La divisione in otto comuni sottrae alla popolazione la sovranità che di diritto le spetta. Avevo già scritto che una comunità unita di fatto ma non a livello istituzionale, è umiliata e costretta a vedere che le decisioni che la riguardano, sbagliate più spesso che giuste, vengono prese da altri. Da “altri”, non “altrove”, perché se è vero che alcune “decisioni fondamentali” sono imposte da Enti esterni, è comunque altrettanto vero che vi sono deliberazioni prese in loco ben al di fuori dei mandati che gli elettori hanno dato agli eletti. Inoltre, la proliferazione dei Comitati indica debolezza della rappresentanza democratica (quindi poca democrazia) e inadeguatezza dell’assetto istituzionale. Quando va bene, è successo in altri paraggi della Toscana (Piombino, Baratti), i Comitati, se hanno hanno unità di intenti, energie e continuità di azione, alla fine costringono le Istituzioni ad accettare il dialogo o si fanno ascoltare. Se non altro, costringono il Comune a fare il consueto capriccio: “questa amministrazione va avanti per la sua strada, forte del mandato affidatole dalla volontà popolare”, segno, questo della lagnosa arroganza di molte delle cosiddette istituzioni democratiche.

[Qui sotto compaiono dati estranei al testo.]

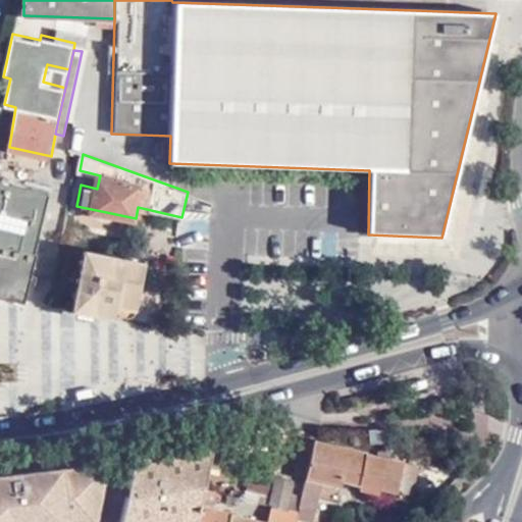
[(0,180),(0,296),(25,302),(36,252),(33,252),(47,192),(0,180)]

Il black-out della comunicazione fra governi e cittadini provoca sprechi e motivate proteste finché si tratta di questioni marginali ed estetiche: le brutte aiuole del centro, il bike-sharing organizzato male, il cartellone degli spettacoli poco o niente pubblicizzato. Il problema è che, spesso, è in gioco il governo del territorio, un fatto molto concreto e per niente astratto, che comprende funzionamento dei trasporti, salute, istruzione, ottimizzazione del bacino di approvvigionamento e delle risorse economiche. Lasciamo da parte, per il momento, la cultura. Quando improvvisazione e frammentazione prevalgono sulle forme di organizzazione e di governo, ecco che allora il mondo che ci circonda, con i suoi paesaggi, non solo diventa più brutto e più sporco ma anche pericoloso. E’ il paesaggio che trasmette le malattie (la terra dei fuochi, in Campania), che va sottacqua dopo due giorni di pioggia (non c’è bisogno di esempi), che viene cementificato fino a diventare inservibile e sterile, non più riproducibile.

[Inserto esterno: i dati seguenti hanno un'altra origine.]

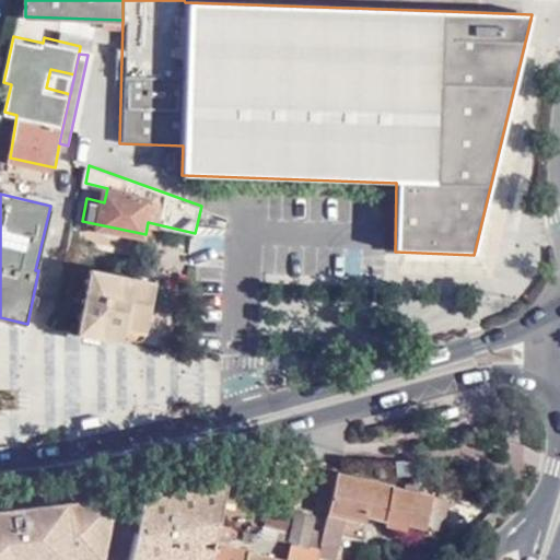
[(125,318),(146,323),(156,280),(92,268),(79,333),(121,341),(123,336),(125,318)]
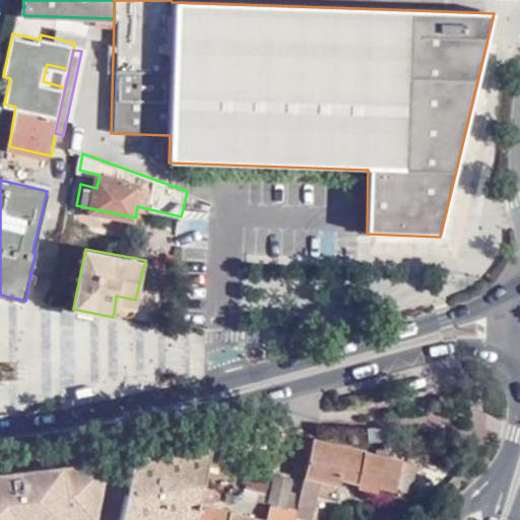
[(132,315),(135,300),(116,296),(114,312),(132,315)]
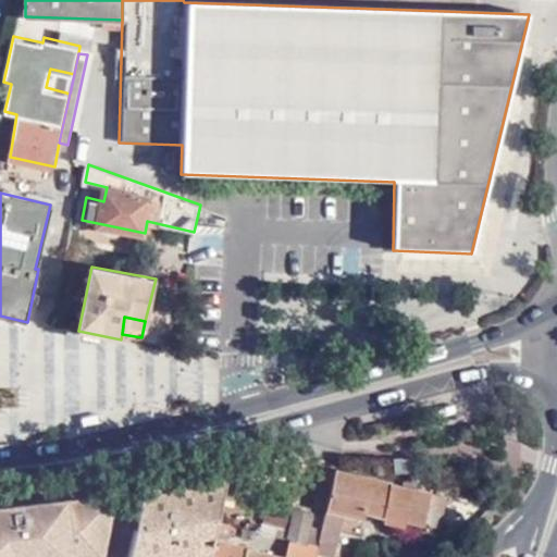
[(317,555),(323,556),(329,556),(339,510),(363,517),(366,510),(422,523),(430,492),(323,467),(314,505),(326,508),(319,546),(317,555)]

Se territorio e paesaggio dell’Elba sono un tutt’uno, così come una sola è stata la storia di quest’isola, da sempre, uno solo deve essere il suo governo, non si scappa. Anche il Parco dovrà essere completamente diverso da quello che è stato finora. Uno spazio e un tempo di confronto, dove si incontrano le diverse competenze locali e, qualora esse fossero assenti, si decide in maniera trasparente dove andare a reperirle. Hanno ragione le persone (fra cui Marco Mantovani) che hanno indicato il Parco degli anni successivi a Tanelli come porto delle nebbie, ente burocratico, puro centro di potere, contenitore impiegatizio, che ha danneggiato l’arcipelago, favorendo la rendita (immobiliare) a discapito di un giusto ed equilibrato profitto. E’ vero che l’offerta turistica andava potenziata oltre la sempre più asfittica balnearità. E’ vero che le nostre montagne e i nostri boschi sono in uno stato di degrado senza precedenti. Stacchiamoci dal livello delle chiacchiere autoreferenziali e autoconsolatorie (l’isoletta verde e blu) e seguiamo alcune, meritorie, iniziative (Il Viottolo, o l’Isola dei bimbi, per esempio): vedremo sentieri abbandonati da anni, discariche edilizie abusive, rifiuti.
Ma l’Elba è un patrimonio da gestire in maniera condivisa e partecipata, non può essere il terreno sul quale si scontrano interessi dalle gambe corte e dal breve respiro. Non ci sono altre spiagge da riempire di ombrelloni ma ci sono campagne da recuperare e da rimettere a coltura prima che ci venga tutto addosso. E non si può contare solo sui miracoli e sullo spirito di reazione delle comunità. Serve la politica vera, seria e responsabile, non la difesa degli interessi del pollaio.
Scrivevo, tempo fa, che il tempo passa…ma non è galantuomo. Ne sono sempre più convinto: se è vero che non esistono spostamenti irreversibili della fortuna verso uno piuttosto che verso altri lidi, è anche vero che non si può, passivamente, aspettare che i problemi si risolvano da soli o, peggio, che altri li risolvano per noi, magari pretendendo poi, di vantare delle ragioni. Soprattutto, non è detto che un treno ripassi, una volta perso. E’ ora di andare: a che serve fare dopodomani, male, quello che si può fare oggi, bene.